Totenberg's ruling deals primarily with the issue of paper pollbook backups. She said during an emergency hearing Monday that she needs more time to address the other issues at stake in light of new issues raised by plaintiffs over the weekend, but she wanted to give the state time to begin preparing to provide paper pollbook backups.
The election integrity activists say the new voting machines are unaccountable and unverifiable and have many of the same security vulnerabilities as the old ones. They have asked Totenberg to order the state to ditch the new ballot-marking machines in favor of hand-marked paper ballots for the November election.
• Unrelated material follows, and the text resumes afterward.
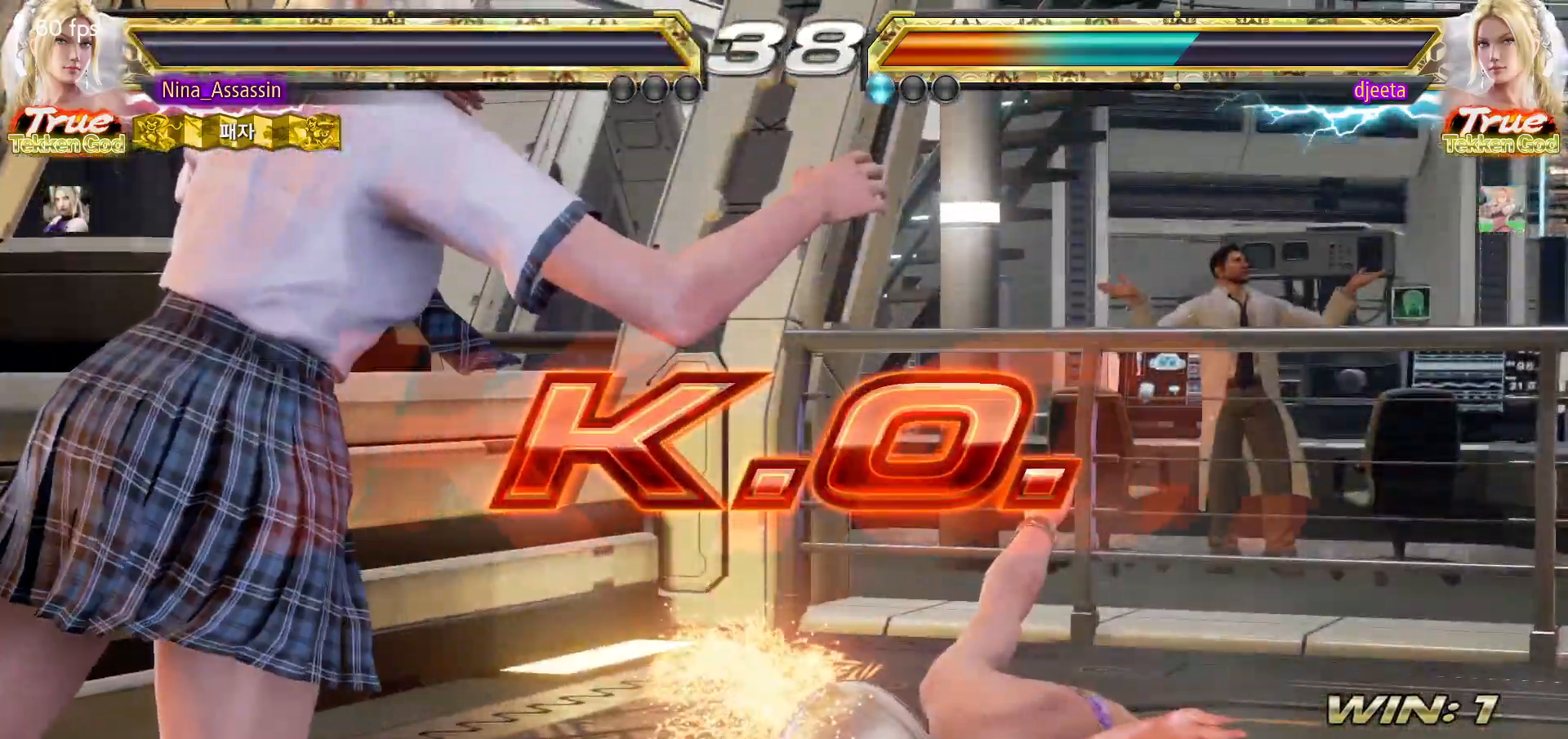
{"buttons": [], "left_stick": "center", "events": [[17, "START", "up"], [67, "START", "down"], [150, "START", "up"], [217, "START", "down"], [300, "START", "up"], [367, "START", "down"], [450, "START", "up"]]}
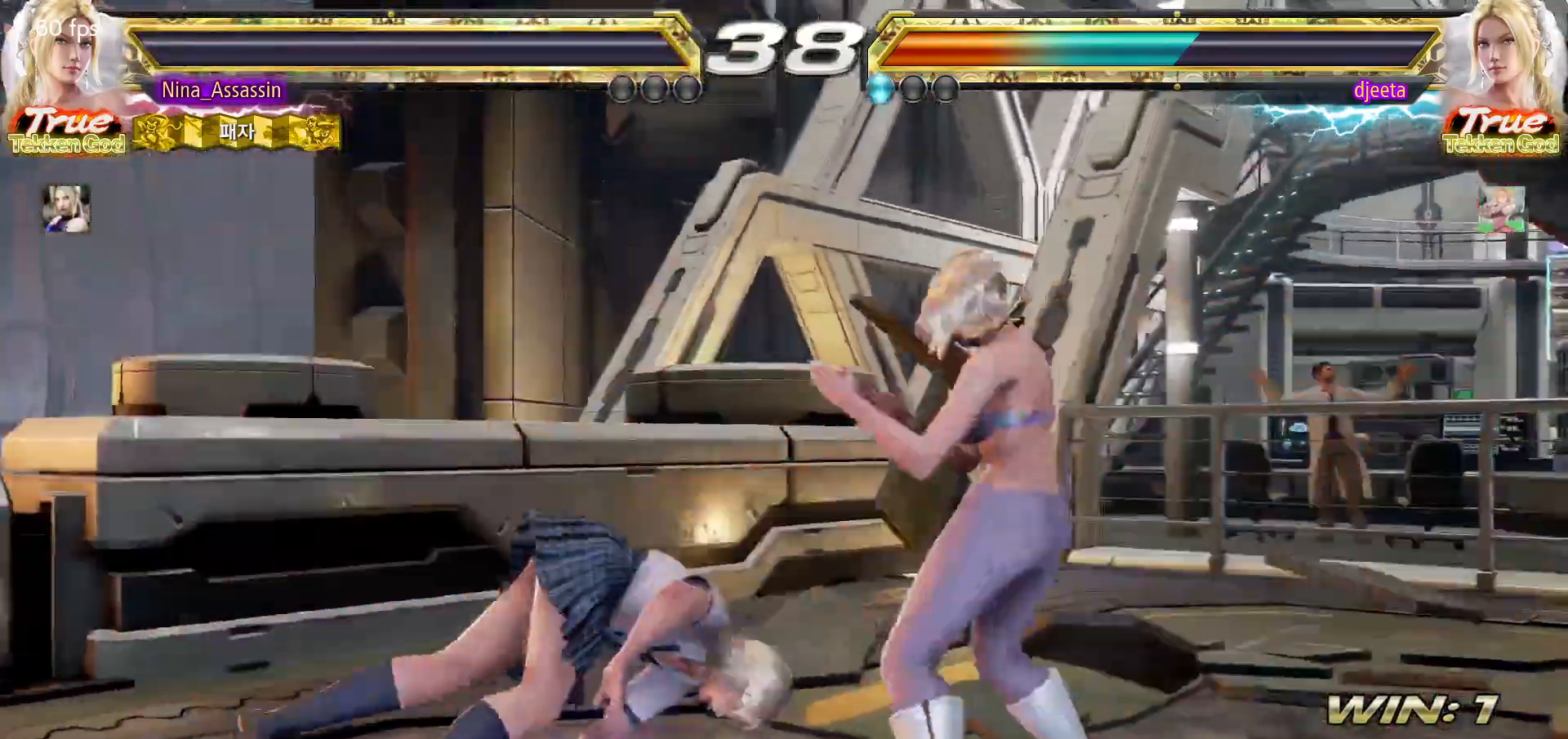
{"buttons": ["START"], "left_stick": "center", "events": [[17, "START", "down"], [100, "START", "up"], [167, "START", "down"], [250, "START", "up"], [317, "START", "down"], [400, "START", "up"], [467, "START", "down"]]}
State officials have argued that Georgia has made significant improvements in recent years to update and secure its election infrastructure. They had urged Totenberg not to order any changes so close to the election, saying they would be extremely costly and difficult to implement in time.
Totenberg has been highly critical of the state in the past, saying election officials long ignored clearly evident problems with the old machines, as well as other glaring security holes in the election system. But over the course of this case, she has repeatedly shied away from ordering major changes with an election looming.
Separately, a different judge on Monday dismissed a lawsuit filed by two Fulton County voters that sought to force election officials to hold hearings that could have resulted in 14,000 voters being removed from the county's voter rolls before the November general election.